3.) Die Erklärungen der Beklagten sind schließlich nicht geeignet, eine Beweislastumkehr in Bezug auf die Klageforderungen herbeizuführen. Nach der Rechtsprechung des Bundesgerichtshofs (BGHZ 66, S. 250, 254 f.) kann die Meinungsäußerung des Versicherers als „Zeugnis des Anerkennenden gegen sich selbst“ eine Umkehr der Beweislast bewirken oder ein Indiz darstellen, das durch den Beweis der Unrichtigkeit des Anerkannten entkräftet werden kann. Die auf der Grundlage von § 11 GUB 95 abgegebene Erklärung des Versicherers kann also als Beweismittel für die anerkannte Schuld bedeutsam werden, indem sie im Prozess die Beweislast umkehrt, aber durch den Beweis der Unrichtigkeit des Anerkannten entkräftet werden kann (Grimm, Unfallversicherung, 3.A., § 11 Rdnr. 2; Staudinger-Marburger, BGB, 13. Bearb. (2002), § 781 Rdnr. 43). Anerkannt hat hier die Beklagte jedoch nur einen Invaliditätsgrad von 40%; insoweit mag eine Beweislastumkehr gerechtfertigt sein, wenn die Beklagte die bereits geleistete Zahlung zurückfordern sollte. Die darüber hinausgehende Forderung des Klägers hat die Beklagte aber ausdrücklich abgelehnt.

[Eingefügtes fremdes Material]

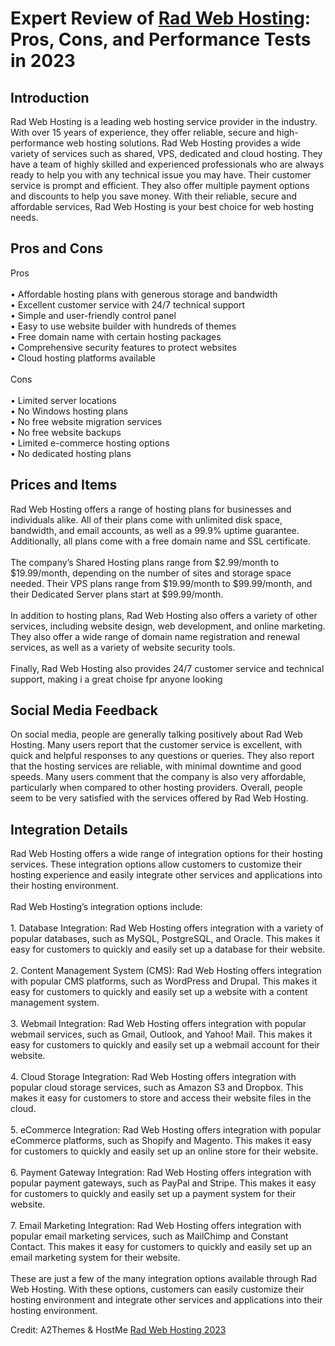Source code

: <h1>Expert Review of <a href="https://a2themes.com/rad-web-hosting-reviews">Rad Web Hosting</a>: Pros, Cons, and Performance Tests in 2023</h1>
<h2>Introduction</h2>
Rad Web Hosting is a leading web hosting service provider in the industry. With over 15 years of experience, they offer reliable, secure and high-performance web hosting solutions. Rad Web Hosting provides a wide variety of services such as shared, VPS, dedicated and cloud hosting. They have a team of highly skilled and experienced professionals who are always ready to help you with any technical issue you may have. Their customer service is prompt and efficient. They also offer multiple payment options and discounts to help you save money. With their reliable, secure and affordable services, Rad Web Hosting is your best choice for web hosting needs.
<h2>Pros and Cons</h2>
Pros<br><br>• Affordable hosting plans with generous storage and bandwidth<br>• Excellent customer service with 24/7 technical support<br>• Simple and user-friendly control panel<br>• Easy to use website builder with hundreds of themes<br>• Free domain name with certain hosting packages<br>• Comprehensive security features to protect websites<br>• Cloud hosting platforms available<br><br>Cons<br><br>• Limited server locations<br>• No Windows hosting plans<br>• No free website migration services<br>• No free website backups<br>• Limited e-commerce hosting options<br>• No dedicated hosting plans
<h2>Prices and Items</h2>
Rad Web Hosting offers a range of hosting plans for businesses and individuals alike. All of their plans come with unlimited disk space, bandwidth, and email accounts, as well as a 99.9% uptime guarantee. Additionally, all plans come with a free domain name and SSL certificate. <br><br>The company’s Shared Hosting plans range from $2.99/month to $19.99/month, depending on the number of sites and storage space needed. Their VPS plans range from $19.99/month to $99.99/month, and their Dedicated Server plans start at $99.99/month. <br><br>In addition to hosting plans, Rad Web Hosting also offers a variety of other services, including website design, web development, and online marketing. They also offer a wide range of domain name registration and renewal services, as well as a variety of website security tools. <br><br>Finally, Rad Web Hosting also provides 24/7 customer service and technical support, making i a great choise fpr anyone looking
<h2>Social Media Feedback</h2>
On social media, people are generally talking positively about Rad Web Hosting. Many users report that the customer service is excellent, with quick and helpful responses to any questions or queries. They also report that the hosting services are reliable, with minimal downtime and good speeds. Many users comment that the company is also very affordable, particularly when compared to other hosting providers. Overall, people seem to be very satisfied with the services offered by Rad Web Hosting.
<h2>Integration Details</h2>
Rad Web Hosting offers a wide range of integration options for their hosting services. These integration options allow customers to customize their hosting experience and easily integrate other services and applications into their hosting environment.<br><br>Rad Web Hosting’s integration options include:<br><br>1. Database Integration: Rad Web Hosting offers integration with a variety of popular databases, such as MySQL, PostgreSQL, and Oracle. This makes it easy for customers to quickly and easily set up a database for their website.<br><br>2. Content Management System (CMS): Rad Web Hosting offers integration with popular CMS platforms, such as WordPress and Drupal. This makes it easy for customers to quickly and easily set up a website with a content management system.<br><br>3. Webmail Integration: Rad Web Hosting offers integration with popular webmail services, such as Gmail, Outlook, and Yahoo! Mail. This makes it easy for customers to quickly and easily set up a webmail account for their website.<br><br>4. Cloud Storage Integration: Rad Web Hosting offers integration with popular cloud storage services, such as Amazon S3 and Dropbox. This makes it easy for customers to store and access their website files in the cloud.<br><br>5. eCommerce Integration: Rad Web Hosting offers integration with popular eCommerce platforms, such as Shopify and Magento. This makes it easy for customers to quickly and easily set up an online store for their website.<br><br>6. Payment Gateway Integration: Rad Web Hosting offers integration with popular payment gateways, such as PayPal and Stripe. This makes it easy for customers to quickly and easily set up a payment system for their website.<br><br>7. Email Marketing Integration: Rad Web Hosting offers integration with popular email marketing services, such as MailChimp and Constant Contact. This makes it easy for customers to quickly and easily set up an email marketing system for their website.<br><br>These are just a few of the many integration options available through Rad Web Hosting. With these options, customers can easily customize their hosting environment and integrate other services and applications into their hosting environment.
<p>Credit: A2Themes & HostMe <a href="https://a2themes.com/rad-web-hosting-reviews">Rad Web Hosting 2023</a></p>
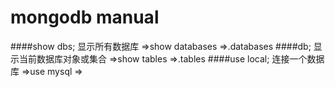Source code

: 
# mongodb manual

####show dbs; 显示所有数据库 =>show databases =>.databases
####db; 显示当前数据库对象或集合 =>show tables =>.tables
####use local; 连接一个数据库 =>use mysql =>

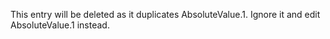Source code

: This entry will be deleted as it duplicates AbsoluteValue.1. Ignore it
and edit AbsoluteValue.1 instead.
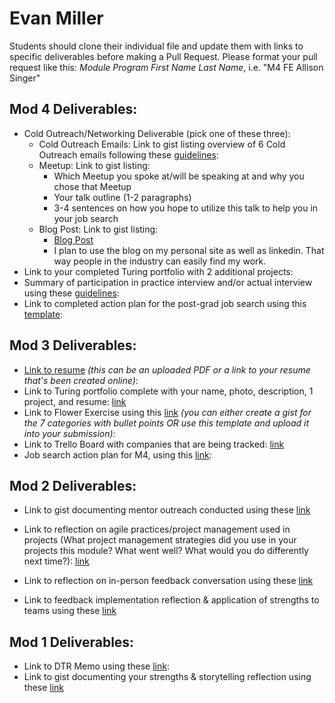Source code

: # Evan Miller

Students should clone their individual file and update them with links to specific deliverables before making a Pull Request. Please format your pull request like this: *Module Program First Name Last Name*, i.e. "M4 FE Allison Singer" 

## Mod 4 Deliverables:
* Cold Outreach/Networking Deliverable (pick one of these three):
    * Cold Outreach Emails: Link to gist listing overview of 6 Cold Outreach emails following these [guidelines](https://github.com/turingschool/career-development-curriculum/blob/master/module_four/cold_outreach_deliverable_guidelines.md):
    * Meetup: Link to gist listing: 
      * Which Meetup you spoke at/will be speaking at and why you chose that Meetup
      * Your talk outline (1-2 paragraphs)
      * 3-4 sentences on how you hope to utilize this talk to help you in your job search
    * Blog Post: Link to gist listing:
       * [Blog Post](https://medium.com/@evanmillerny/first-open-source-adventure-w-hospital-run-226cc3d5cf5b)
       * I plan to use the blog on my personal site as well as linkedin. That way people in the industry can easily find my work.
* Link to your completed Turing portfolio with 2 additional projects: 
* Summary of participation in practice interview and/or actual interview using these [guidelines](https://github.com/turingschool/career-development-curriculum/blob/master/module_four/interview_practice_reflection_guidelines.md):
* Link to completed action plan for the post-grad job search using this [template](https://github.com/turingschool/career-development-curriculum/blob/master/module_four/post_grad_plan.md): 

## Mod 3 Deliverables:

* [Link to resume](https://www.dropbox.com/s/6ijgcldvrwt99i2/Evan_Miller_resume.pdf?dl=1) *(this can be an uploaded PDF or a link to your resume that's been created online)*: 
* Link to Turing portfolio complete with your name, photo, description, 1 project, and resume: [link](https://www.turing.io/alumni/software-developer-0)
* Link to Flower Exercise using this [link](https://gist.github.com/EvanSays/1e95a0f8c2a11bce64117f6c27b8e32a) *(you can either create a gist for the 7 categories with bullet points OR use this template and upload it into your submission):*
* Link to Trello Board with companies that are being tracked: [link](https://trello.com/b/pfyVPoil/tracked-companies)
* Job search action plan for M4, using this [link](https://gist.github.com/EvanSays/e7e62302fe59f5315ec880c6a7775a32):

## Mod 2 Deliverables:
* Link to gist documenting mentor outreach conducted using these [link](https://gist.github.com/EvanSays/8c14725c8c7c0d1bb811b6a752e999c1)

* Link to reflection on agile practices/project management used in projects (What project management strategies did you use in your projects this module? What went well? What would you do differently next time?):
[link](https://gist.github.com/EvanSays/98f7c39a507c76cd989347a82d7c1b47)

* Link to reflection on in-person feedback conversation using these [link](https://gist.github.com/EvanSays/da00c271b3142295628a13ddc95e998a)

* Link to feedback implementation reflection & application of strengths to teams using these [link](https://gist.github.com/EvanSays/4fa7e9202627d296a7a5c8ef5b95a456)

## Mod 1 Deliverables:
* Link to DTR Memo using these [link](https://gist.github.com/EvanSays/680cbc3a5a9fd892e189c2a12779cc42):
* Link to gist documenting your strengths & storytelling reflection using these [link](https://gist.github.com/EvanSays/aacbdd7fcfa0ebcd101d5b67c6e07f88)
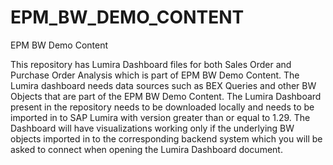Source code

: # EPM_BW_DEMO_CONTENT
EPM BW Demo Content

This repository has Lumira Dashboard files for both Sales Order and Purchase Order Analysis which is part of EPM BW Demo Content. 
 The Lumira dashboard needs data sources such as BEX Queries and other BW Objects that are part of the EPM BW Demo Content.
The Lumira Dashboard present in the repository needs to be downloaded locally and needs to be imported in to SAP Lumira with version greater than or equal to 1.29.
The Dashboard will have visualizations working only if the underlying BW objects imported in to the corresponding backend system which you will be asked to connect when opening the Lumira Dashboard document.



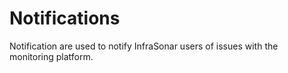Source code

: # Notifications

Notification are used to notify InfraSonar users of issues with the monitoring platform.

Es sind weiter keine Anzeichen dafür vorhanden, dass die Beklagte im Hinblick auf die weitergehenden Ansprüche des Klägers auf irgendwelche Einwände hat verzichten wollen, so dass die Beklagte in dem Rechtsstreit nicht gehindert gewesen ist, die Kausalität zwischen Unfall und Gesundheitsbeschädigung in Abrede zu nehmen.